Позже я видел много фотографических и живописных портретов Астафьева, кадров любительской и профессиональной киносъёмки, на которых он запечатлён, но всё же так и не мог до конца понять, почему тогдашнее впечатление от встречи с Астафьевым оказалось таким сильным, чем привлекал к себе — внешне и внутренне — этот человек так безоглядно. Объяснение пришло, когда я однажды перечитывал один из лучших рассказов Астафьева «Ясным ли днём», тот самый, в который словно алмазом врезана его коренная идея: «Память да совесть не выключишь». Взгляд упал на строки, которые пробегал прежде, не задерживаясь. Это был портрет главного героя Сергея Митрофановича, старого солдата и даровитого певца в момент, когда он исполняет любимый романс:

Ясным ли днём,
Или ночью угрюмою
Всё о тебе я мечтаю и думаю.
Кто-то тебя приласкает?
Кто-то тебя приголубит?
Милой своей назовёт?..

«В голосе его, без пьяной мужицкой дикости, но и без лощёности, угадывался весь характер, вся его душа — приветная и уступчивая. Он давал рассмотреть всего себя оттого, что не было в нём хлама, темени, потайных закоулков. Полуприщуренный взгляд его, смягчённый временем, усталостью и тем пониманием жизни, которое является людям, познавшим ожесточение и смерть, пробуждал в людях светлую печаль, снимал с сердца горькую накипь житейских будней. Слушая Сергея Митрофановича, человек переставал быть одиноким, ощущал потребность в братстве, хотел, чтобы его любили и он бы любил кого-то».

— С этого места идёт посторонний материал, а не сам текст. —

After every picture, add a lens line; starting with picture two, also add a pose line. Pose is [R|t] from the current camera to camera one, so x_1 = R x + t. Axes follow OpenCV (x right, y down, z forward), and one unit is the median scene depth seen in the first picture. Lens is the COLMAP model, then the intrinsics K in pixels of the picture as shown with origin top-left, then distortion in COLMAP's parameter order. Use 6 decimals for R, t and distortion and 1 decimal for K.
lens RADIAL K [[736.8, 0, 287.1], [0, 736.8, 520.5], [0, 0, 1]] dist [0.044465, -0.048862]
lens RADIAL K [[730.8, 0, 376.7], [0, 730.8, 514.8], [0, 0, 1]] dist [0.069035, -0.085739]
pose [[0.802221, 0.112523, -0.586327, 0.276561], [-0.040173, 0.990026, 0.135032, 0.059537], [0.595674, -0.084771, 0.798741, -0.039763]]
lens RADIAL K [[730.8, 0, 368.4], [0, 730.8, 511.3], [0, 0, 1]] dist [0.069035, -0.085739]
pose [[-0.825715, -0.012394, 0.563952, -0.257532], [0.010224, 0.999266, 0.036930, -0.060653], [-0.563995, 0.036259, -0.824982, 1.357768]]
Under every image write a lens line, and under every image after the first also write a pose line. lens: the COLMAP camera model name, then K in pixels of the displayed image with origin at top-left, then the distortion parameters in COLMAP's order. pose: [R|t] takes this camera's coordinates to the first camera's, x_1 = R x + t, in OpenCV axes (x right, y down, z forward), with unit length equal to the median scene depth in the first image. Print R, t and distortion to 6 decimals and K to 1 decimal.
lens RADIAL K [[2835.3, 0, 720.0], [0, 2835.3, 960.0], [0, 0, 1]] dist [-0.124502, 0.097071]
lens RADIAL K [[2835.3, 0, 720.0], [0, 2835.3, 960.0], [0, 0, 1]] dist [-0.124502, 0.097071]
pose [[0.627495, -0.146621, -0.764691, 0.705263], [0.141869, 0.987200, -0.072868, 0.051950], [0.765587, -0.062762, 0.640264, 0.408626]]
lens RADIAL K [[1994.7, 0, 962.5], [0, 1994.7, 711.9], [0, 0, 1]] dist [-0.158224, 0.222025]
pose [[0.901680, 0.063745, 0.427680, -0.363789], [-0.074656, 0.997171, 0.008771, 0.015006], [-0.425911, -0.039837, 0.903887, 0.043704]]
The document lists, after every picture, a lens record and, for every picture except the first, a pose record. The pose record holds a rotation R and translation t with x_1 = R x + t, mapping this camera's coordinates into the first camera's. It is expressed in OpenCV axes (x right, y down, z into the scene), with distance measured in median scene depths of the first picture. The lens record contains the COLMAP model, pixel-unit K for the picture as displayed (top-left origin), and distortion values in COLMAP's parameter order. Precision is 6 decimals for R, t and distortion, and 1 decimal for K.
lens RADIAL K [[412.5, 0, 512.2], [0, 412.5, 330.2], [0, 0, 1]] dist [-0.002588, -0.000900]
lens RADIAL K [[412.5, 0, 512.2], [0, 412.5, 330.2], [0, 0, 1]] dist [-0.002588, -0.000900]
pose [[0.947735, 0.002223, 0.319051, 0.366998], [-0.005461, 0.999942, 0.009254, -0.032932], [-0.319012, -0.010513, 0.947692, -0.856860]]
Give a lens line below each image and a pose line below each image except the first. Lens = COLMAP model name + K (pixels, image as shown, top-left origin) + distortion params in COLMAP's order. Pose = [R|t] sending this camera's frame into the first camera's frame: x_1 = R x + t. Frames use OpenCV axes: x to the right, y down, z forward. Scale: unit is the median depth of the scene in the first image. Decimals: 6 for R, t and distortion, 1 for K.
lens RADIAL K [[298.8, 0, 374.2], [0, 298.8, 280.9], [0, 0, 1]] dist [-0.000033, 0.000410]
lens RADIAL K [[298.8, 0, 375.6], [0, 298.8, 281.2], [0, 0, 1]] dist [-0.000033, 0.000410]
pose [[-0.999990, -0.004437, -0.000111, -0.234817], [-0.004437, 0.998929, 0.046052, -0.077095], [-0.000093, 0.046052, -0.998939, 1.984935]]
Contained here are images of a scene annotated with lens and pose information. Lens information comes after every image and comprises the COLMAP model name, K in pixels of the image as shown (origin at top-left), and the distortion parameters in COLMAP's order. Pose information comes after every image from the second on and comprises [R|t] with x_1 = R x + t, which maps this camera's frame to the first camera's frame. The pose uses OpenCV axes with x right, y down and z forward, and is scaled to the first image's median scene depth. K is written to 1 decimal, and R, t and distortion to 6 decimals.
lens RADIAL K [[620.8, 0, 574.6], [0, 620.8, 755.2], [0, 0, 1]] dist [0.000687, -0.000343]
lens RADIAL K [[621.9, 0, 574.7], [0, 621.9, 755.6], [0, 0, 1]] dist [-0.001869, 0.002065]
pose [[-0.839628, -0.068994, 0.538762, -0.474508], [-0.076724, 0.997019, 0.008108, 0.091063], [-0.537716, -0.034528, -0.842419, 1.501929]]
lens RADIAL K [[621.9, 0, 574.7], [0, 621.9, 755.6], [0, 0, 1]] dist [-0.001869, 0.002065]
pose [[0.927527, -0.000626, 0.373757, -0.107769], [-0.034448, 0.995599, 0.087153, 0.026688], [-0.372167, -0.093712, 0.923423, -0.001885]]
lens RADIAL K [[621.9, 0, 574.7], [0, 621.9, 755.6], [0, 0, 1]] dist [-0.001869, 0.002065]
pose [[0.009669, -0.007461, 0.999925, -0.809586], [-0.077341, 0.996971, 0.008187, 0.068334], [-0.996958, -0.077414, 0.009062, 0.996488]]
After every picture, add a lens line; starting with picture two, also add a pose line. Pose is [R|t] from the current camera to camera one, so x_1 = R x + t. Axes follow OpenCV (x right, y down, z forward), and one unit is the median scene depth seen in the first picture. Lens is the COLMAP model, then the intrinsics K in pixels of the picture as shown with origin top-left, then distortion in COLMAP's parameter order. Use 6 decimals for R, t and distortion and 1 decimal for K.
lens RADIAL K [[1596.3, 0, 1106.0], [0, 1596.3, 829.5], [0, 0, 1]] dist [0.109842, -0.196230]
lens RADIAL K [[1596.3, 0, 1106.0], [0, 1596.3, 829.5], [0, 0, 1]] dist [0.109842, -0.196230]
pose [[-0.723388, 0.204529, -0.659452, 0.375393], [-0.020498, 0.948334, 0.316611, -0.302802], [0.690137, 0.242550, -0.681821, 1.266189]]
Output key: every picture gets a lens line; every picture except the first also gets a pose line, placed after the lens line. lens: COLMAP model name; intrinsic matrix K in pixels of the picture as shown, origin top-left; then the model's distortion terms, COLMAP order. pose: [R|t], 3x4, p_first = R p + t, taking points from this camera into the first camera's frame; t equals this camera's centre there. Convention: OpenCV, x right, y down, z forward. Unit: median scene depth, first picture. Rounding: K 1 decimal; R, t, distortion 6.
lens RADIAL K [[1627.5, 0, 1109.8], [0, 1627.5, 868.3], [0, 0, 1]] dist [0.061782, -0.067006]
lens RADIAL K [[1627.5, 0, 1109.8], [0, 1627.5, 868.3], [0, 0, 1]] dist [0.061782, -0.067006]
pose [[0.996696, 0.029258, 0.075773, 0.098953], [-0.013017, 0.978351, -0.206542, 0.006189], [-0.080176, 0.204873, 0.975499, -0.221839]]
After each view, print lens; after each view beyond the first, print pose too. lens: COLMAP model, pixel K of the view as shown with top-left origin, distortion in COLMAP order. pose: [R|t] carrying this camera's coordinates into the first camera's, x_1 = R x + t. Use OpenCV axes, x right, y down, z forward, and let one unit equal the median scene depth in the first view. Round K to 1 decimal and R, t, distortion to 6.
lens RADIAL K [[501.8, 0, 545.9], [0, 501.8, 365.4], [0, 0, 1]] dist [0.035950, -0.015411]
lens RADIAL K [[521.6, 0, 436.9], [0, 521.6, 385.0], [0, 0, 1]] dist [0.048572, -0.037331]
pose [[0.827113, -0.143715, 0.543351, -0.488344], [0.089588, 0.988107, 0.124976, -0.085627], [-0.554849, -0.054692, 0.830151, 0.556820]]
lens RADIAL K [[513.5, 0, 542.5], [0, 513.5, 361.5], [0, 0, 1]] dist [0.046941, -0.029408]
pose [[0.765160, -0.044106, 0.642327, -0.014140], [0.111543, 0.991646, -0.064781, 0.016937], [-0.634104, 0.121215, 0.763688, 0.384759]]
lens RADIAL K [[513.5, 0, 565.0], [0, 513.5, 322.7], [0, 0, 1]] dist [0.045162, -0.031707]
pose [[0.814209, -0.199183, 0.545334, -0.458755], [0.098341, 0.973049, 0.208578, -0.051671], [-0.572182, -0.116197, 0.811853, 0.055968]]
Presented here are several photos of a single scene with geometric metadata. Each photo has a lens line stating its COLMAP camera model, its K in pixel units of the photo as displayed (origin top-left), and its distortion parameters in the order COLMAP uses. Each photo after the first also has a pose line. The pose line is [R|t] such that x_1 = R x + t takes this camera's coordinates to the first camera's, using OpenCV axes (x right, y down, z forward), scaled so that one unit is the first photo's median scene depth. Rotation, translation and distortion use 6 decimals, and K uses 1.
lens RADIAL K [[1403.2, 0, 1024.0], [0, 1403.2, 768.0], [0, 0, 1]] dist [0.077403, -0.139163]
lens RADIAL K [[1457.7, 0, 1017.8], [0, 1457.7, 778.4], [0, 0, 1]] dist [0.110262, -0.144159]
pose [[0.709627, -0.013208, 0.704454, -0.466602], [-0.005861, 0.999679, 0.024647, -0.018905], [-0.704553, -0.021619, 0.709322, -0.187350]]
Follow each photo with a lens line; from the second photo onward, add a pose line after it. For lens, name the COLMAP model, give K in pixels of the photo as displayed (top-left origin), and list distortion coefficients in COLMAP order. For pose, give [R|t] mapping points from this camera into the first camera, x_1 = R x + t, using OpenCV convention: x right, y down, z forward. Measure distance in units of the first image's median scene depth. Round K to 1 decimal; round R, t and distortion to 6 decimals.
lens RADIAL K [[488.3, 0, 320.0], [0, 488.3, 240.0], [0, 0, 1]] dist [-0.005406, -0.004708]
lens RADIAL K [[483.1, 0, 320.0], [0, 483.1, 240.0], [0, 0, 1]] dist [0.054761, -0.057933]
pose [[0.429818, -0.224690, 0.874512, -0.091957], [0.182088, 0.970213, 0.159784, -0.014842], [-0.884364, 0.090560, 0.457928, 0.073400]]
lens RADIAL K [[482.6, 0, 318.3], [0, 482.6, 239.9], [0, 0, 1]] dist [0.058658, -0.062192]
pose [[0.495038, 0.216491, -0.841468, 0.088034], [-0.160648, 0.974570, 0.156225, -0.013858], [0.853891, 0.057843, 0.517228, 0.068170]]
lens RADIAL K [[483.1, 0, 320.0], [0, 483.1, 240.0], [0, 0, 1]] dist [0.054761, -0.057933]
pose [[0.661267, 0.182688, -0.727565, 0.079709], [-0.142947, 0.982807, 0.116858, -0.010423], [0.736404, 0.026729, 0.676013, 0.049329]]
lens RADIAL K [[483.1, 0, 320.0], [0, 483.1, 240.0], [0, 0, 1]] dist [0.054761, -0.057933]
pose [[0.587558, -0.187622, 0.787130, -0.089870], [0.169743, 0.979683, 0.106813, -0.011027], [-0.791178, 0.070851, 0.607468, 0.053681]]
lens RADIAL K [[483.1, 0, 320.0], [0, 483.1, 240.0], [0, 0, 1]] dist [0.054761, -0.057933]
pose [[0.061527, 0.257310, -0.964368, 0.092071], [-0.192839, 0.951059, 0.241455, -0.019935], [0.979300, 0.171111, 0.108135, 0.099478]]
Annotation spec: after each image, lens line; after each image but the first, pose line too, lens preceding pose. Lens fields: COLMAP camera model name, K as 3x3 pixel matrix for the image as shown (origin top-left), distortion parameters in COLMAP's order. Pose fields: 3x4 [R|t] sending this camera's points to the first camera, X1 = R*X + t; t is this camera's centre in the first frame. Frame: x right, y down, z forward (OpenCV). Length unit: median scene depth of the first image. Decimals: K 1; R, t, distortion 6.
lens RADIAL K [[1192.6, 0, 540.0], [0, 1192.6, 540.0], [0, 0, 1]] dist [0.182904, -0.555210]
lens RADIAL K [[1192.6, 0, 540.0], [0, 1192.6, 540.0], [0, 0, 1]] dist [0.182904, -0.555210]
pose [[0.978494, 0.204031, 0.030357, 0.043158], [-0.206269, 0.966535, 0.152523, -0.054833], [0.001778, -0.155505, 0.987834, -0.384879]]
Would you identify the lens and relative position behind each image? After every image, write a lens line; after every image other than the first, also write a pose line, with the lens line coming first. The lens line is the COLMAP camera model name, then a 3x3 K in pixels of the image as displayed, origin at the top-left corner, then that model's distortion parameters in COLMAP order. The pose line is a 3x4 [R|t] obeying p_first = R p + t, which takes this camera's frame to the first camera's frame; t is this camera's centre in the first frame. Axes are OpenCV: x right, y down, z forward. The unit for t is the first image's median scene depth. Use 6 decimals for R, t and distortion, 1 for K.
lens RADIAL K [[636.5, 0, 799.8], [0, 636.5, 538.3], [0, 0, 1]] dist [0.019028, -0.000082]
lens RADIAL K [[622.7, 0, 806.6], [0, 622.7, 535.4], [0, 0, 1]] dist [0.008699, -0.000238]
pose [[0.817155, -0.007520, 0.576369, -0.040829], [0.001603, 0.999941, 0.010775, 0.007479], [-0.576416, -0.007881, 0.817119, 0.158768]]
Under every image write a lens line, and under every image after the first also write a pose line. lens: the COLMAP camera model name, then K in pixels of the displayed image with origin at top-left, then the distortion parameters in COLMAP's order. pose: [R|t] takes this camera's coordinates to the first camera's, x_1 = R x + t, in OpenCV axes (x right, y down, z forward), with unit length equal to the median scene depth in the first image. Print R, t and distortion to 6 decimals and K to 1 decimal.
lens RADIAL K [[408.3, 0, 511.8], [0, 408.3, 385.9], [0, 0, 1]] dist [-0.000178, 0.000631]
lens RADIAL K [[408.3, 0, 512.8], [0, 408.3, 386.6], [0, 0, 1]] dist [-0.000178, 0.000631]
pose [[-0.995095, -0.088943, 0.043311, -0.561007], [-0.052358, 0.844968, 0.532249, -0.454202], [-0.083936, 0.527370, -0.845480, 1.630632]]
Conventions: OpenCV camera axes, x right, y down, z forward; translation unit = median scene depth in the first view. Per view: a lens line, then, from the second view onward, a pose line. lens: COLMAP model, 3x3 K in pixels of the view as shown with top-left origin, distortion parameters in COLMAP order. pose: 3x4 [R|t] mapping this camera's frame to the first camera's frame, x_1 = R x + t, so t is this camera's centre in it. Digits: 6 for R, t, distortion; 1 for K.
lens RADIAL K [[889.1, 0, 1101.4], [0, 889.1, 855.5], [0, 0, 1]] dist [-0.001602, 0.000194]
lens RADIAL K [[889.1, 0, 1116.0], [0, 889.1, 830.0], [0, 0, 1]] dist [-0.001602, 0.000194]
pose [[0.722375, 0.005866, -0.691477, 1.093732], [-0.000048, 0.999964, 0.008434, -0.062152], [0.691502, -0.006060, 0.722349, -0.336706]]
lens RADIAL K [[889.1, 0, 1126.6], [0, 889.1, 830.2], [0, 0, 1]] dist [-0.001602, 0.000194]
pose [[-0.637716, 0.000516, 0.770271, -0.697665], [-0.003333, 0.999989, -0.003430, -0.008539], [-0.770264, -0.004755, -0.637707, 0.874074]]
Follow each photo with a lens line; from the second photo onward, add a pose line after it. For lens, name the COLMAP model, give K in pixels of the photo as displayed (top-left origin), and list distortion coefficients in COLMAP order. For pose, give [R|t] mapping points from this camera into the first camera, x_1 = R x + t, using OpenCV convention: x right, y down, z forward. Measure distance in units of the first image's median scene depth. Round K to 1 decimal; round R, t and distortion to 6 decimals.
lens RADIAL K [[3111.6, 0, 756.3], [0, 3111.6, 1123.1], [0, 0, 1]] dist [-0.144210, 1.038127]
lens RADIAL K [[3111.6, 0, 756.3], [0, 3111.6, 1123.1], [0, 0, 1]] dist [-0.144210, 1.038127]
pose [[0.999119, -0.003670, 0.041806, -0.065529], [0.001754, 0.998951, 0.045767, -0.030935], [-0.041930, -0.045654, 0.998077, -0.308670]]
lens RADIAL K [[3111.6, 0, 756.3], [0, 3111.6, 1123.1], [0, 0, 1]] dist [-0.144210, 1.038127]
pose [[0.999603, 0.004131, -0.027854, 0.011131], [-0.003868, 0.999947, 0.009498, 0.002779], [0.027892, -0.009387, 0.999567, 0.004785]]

Я перечёл ещё раз и вздрогнул. Да ведь это же и есть сам Астафьев, каким я его тогда увидел и почувствовал! Это его личность, перенесённая в душевный портрет героя! Как это случилось, какой неожиданный импульс подтолкнул писателя вложить в черты любимого литературного героя свой характер, по крайней мере, часть его? Я не знаю. Думаю только, что воздействие духовного обаяния Астафьева, исходящего от него жизнеутверждающего света довелось испытать не мне одному.